The Dangers of Moving All of Democracy Online

Marion Fourcade & Henry Farrell:

GOVERNMENTS AROUND THE world are struggling to deal with the public health and economic challenges of coronavirus. While many have pointed to how authoritarian regimes exacerbated the pandemic, we’ve so far paid dangerously little attention to coronavirus’s challenge to democracy.

In a democracy, citizens need to be able to vote, politicians to deliberate, and people to move about, meet, and act collectively. Democratic politics is a mixture of mass involvement and endless meetings. All this is hard when people can be infected with a potentially deadly virus if someone simply coughs nearby.
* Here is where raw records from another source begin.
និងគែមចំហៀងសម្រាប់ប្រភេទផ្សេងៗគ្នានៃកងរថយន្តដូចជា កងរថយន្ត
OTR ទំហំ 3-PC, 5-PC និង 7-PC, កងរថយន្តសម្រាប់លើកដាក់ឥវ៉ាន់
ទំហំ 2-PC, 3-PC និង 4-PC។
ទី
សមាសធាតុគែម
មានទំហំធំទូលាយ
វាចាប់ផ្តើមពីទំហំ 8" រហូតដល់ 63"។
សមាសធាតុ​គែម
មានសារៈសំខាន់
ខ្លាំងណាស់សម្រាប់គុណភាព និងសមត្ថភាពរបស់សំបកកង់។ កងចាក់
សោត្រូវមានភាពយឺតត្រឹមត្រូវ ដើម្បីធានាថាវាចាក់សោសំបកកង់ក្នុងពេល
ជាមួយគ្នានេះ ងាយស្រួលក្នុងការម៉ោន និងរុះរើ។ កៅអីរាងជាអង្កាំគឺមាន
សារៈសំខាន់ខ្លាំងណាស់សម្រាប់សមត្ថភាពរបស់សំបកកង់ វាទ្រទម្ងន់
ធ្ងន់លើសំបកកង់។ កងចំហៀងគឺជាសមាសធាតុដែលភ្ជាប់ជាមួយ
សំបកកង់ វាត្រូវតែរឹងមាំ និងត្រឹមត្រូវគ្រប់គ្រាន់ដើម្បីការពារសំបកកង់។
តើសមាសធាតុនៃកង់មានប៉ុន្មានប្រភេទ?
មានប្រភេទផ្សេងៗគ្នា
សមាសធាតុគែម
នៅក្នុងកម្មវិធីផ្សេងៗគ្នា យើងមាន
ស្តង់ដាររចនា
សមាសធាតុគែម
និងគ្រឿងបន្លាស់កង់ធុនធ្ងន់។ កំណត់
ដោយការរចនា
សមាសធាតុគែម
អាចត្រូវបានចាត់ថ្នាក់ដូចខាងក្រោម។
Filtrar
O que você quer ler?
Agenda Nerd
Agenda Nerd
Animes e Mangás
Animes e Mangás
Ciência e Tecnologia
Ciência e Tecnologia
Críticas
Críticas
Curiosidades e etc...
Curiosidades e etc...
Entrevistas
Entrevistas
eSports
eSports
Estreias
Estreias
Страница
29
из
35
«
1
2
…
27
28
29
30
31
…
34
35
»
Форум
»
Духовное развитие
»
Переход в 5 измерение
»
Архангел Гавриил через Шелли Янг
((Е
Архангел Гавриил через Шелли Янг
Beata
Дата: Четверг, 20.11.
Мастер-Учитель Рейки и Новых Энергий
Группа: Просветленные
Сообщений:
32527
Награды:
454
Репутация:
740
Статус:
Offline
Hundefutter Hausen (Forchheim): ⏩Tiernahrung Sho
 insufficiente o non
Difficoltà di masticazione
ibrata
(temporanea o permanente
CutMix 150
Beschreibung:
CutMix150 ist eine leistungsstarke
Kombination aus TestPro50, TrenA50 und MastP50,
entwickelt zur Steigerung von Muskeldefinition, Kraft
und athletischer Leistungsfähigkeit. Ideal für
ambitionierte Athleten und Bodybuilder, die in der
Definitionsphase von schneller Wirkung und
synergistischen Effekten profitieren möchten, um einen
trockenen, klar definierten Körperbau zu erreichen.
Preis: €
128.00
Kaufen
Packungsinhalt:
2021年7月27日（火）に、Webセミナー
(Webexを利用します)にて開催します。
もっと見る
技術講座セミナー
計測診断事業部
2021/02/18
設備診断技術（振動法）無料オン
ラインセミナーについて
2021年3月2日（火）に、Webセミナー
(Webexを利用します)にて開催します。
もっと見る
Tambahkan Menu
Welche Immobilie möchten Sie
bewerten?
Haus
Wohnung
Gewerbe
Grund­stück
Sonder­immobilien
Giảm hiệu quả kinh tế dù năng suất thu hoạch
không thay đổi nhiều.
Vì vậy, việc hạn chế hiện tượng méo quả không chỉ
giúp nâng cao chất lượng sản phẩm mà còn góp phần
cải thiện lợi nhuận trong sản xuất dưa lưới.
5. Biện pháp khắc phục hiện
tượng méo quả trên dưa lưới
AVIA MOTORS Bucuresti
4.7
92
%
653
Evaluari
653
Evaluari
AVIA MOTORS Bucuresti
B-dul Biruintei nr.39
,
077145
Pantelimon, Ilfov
The obvious answer might seem to be to move democracy to the internet, but some parts of democracy translate badly to an online world, while others are already being undermined by emergency powers (for example, Hungary’s parliament just passed a law that allows the prime minister to rule by decree) and by the rise of digital surveillance.

If people have to vote in person, they might catch coronavirus from queuing, pressing buttons, or handing ballots to election officials. No wonder 14 US presidential primaries have been postponed so far. But not postponing elections in the midst of the crisis has been just as controversial, since the resulting vote is likely to see a dramatic reduction in turnout (as did France’s first round municipal elections, and as is feared in the Polish presidential election this May).